**Document excerpt:**
New laws are passed all the time that organizations must comply with.  Recently, California enacted a law that bans all cigarette smoking in restaurants and bars—in fact in all buildings open to the public. New York has a law that bans the use of cell phones in cars unless they are hands-free.  There are laws against discrimination and sexual harassment; laws against parking in certain places; laws against pollution in water and in the air.  Public utilities are regulated, as are governmental functions.  In the United States, the Supreme Court hears cases that can fundamentally affect daily lives, not just those affecting the workplace.

Other laws and regulations that will impact project/programme purposees deal with environmental issues.  These laws deal with defining clean air and water, nuclear and electric utility pollution and have a profound impact on any organization.


International Factors

There are numerous international factors that impact organizations .  The following are just a small sample of the kinds of international trends that organizations need to be aware of.

According to Andrew Crockett, General Manager of the Bank for International Settlements, consolidation in the financial sector of activity is likely to be reflected increasingly in cross-border mergers and alliances, as well as in the formation of groups spanning different financial activities such as commercial banking, insurance, investment banking, and financial consulting.

The traditional emphasis on physical, chemical and biological hazards in the workplace is still important and in many cases still accounts for the majority of research expenditure in Europe.  However, in many countries the research focus is shifting toward working life issues such as work organizational matters, the aging workforce, and labor market changes. Working life issues, although not the major focus, are becoming increasingly important in the work of national agencies in the UK, France and Finland.

Demand for petroleum product is anticipated to increase by 11 million barrels per day, or by 16 percent, between 1995 and 2002, most notably Southeast Asia and the Pacific Rim countries. China's petroleum consumption alone is expected to increase 46 percent between 1995 and 2002, with other nonindustrialized countries of Asia and the Pacific Rim expected to increase their petroleum consumption by 44 percent.

Recently, the OECD Committee for Scientific and Technological Policy investigated four burgeoning issues in biotechnology: patent protection, safety problems that might arise in industrial mass production, R&D priorities, and economic impacts of biotech.

**Records supplied:**
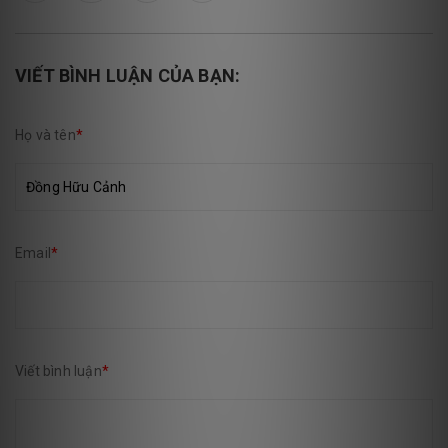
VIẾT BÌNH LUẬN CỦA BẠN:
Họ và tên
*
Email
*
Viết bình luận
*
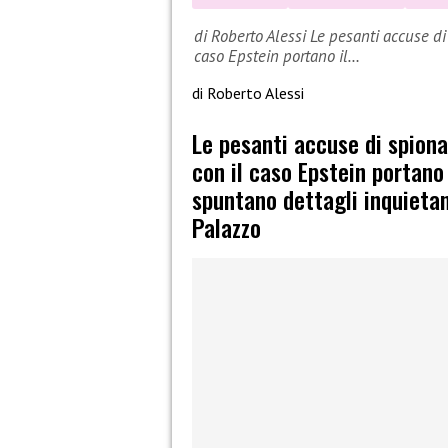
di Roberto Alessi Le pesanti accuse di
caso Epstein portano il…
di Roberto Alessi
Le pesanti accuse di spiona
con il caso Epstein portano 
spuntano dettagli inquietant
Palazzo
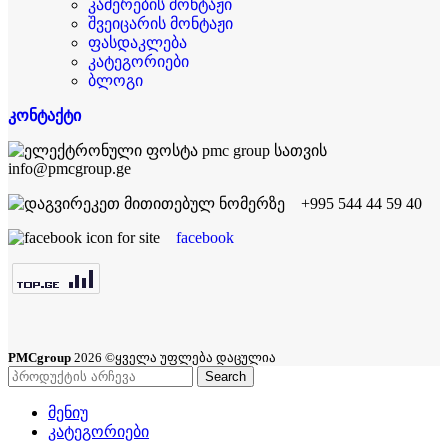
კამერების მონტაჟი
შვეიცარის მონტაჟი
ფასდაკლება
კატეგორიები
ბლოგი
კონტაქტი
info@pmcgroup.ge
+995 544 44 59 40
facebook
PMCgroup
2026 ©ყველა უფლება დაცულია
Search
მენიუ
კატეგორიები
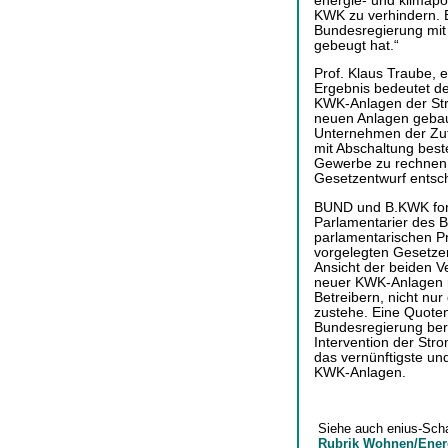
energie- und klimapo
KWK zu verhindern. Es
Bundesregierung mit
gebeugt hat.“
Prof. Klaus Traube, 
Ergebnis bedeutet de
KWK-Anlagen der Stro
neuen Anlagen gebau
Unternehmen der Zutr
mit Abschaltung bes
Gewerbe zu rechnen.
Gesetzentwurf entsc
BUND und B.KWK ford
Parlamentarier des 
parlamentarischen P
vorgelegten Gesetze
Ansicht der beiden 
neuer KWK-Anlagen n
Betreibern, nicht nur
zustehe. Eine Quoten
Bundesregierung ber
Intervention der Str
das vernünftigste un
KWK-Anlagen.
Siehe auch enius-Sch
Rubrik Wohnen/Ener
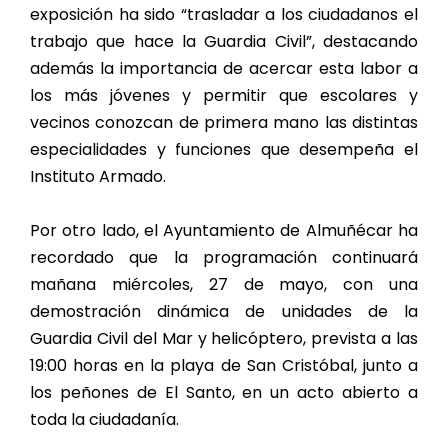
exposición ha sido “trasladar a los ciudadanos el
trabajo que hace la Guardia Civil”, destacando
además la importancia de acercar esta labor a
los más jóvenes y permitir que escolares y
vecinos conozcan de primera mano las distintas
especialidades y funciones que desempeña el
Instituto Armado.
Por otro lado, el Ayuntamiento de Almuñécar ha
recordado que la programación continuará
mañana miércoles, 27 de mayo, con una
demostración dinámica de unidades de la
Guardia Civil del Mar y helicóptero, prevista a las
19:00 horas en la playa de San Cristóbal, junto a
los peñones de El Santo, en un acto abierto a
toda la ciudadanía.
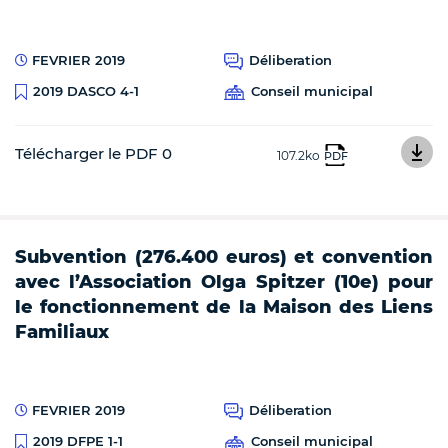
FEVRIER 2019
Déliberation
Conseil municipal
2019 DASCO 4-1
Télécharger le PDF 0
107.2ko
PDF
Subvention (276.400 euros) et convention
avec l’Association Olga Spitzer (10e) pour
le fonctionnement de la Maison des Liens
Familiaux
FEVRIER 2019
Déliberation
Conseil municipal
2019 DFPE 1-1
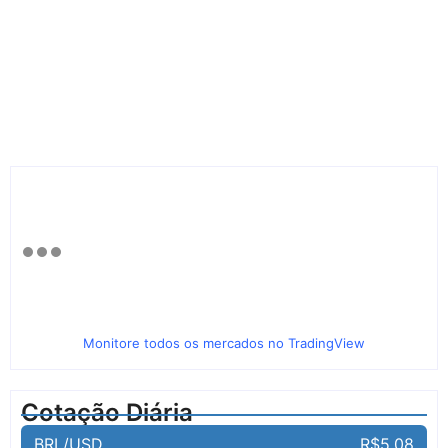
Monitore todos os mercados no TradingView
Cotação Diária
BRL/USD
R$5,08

---

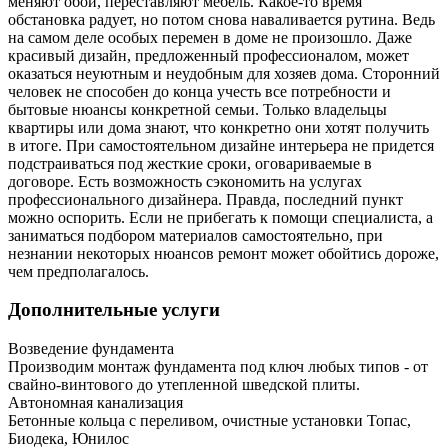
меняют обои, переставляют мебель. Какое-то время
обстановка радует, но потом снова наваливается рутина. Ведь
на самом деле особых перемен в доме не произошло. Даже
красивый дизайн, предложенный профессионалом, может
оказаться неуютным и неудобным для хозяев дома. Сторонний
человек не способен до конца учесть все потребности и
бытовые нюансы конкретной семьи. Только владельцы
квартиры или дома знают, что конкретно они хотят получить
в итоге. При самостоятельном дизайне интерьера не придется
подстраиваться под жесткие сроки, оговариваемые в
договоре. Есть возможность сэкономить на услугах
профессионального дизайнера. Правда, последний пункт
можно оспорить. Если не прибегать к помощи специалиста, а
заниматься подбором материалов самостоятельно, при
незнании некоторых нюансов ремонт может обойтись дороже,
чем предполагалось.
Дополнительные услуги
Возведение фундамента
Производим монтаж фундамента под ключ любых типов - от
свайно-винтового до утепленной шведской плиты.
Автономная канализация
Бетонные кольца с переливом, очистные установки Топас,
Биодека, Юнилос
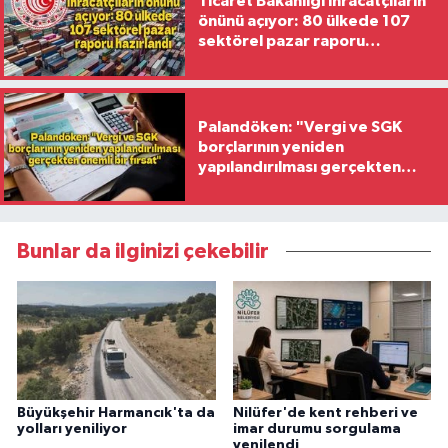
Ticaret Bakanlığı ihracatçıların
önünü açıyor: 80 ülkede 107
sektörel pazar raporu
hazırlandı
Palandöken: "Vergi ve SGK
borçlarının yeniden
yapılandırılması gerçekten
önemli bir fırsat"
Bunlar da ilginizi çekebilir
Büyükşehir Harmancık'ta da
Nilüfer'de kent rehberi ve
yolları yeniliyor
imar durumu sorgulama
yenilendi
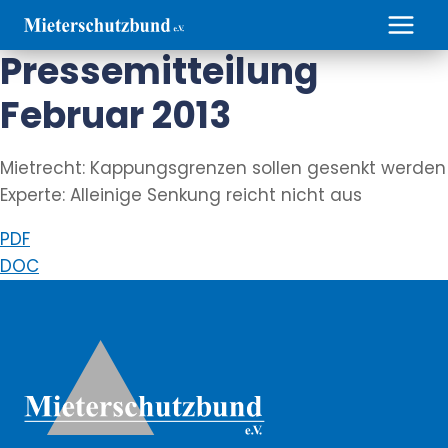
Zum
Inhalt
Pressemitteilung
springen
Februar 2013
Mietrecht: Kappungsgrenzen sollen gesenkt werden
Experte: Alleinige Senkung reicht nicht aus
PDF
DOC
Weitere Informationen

**Questions:**
1 > From the passage on laws and international factors affecting organizations, copy the part that begins at the words "Recently, the OECD" and stops after the words "impacts of biotech.".
2 > List the issues in biotechnology that the passage on laws and international factors affecting organizations says the OECD Committee for Scientific and Technological Policy investigated.
3 > Continue the passage on laws and international factors affecting organizations from its last sentence.
The rows come from a separate source, not from the passage on laws and international factors affecting organizations.

**Results:**
1 >
Recently, the OECD Committee for Scientific and Technological Policy investigated four burgeoning issues in biotechnology: patent protection, safety problems that might arise in industrial mass production, R&D priorities, and economic impacts of biotech.

2 >
- patent protection
- safety problems that might arise in industrial mass production
- R&D priorities
- economic impacts of biotech

3 >
Suppliers

Buyer-supplier partnerships have emerged as excellent tools for organizations to use to maintain and enhance competitiveness. Without supplier management, organizations risk devastating quality problems, escalating costs, and ill-timed product shortages. When a part fails or a plane arrives late, beneficiaries do not ask who your supplier was; they hold you responsible.

Many organizations not only manage their suppliers to keep costs down and reliability up; they form partnerships with suppliers to deliver higher quality goods and services and lower cost than they could on their own, sharing risks as they explore new technologies and markets.

How can organizations create and maintain high-performance supplier partnerships? How can they successfully manage their suppliers? And how can suppliers work most effectively with the organizations that buy their products while building a strong long-term relationship, which benefits both supplier and buyer?

organizations must develop a strategic measurement system, which also tracks employee, beneficiary, financial, and other key areas. Integrated into that system, supplier measurement is linked directly to the organization's strategy and goals, and is used in day-to-day decisions. 

 People are the key to change, not to mention trust, information sharing, and teamwork. Culture, shared beliefs and behaviors, and motivation have a proven, dramatic impact. Communication is the key to successfully managing the partnership.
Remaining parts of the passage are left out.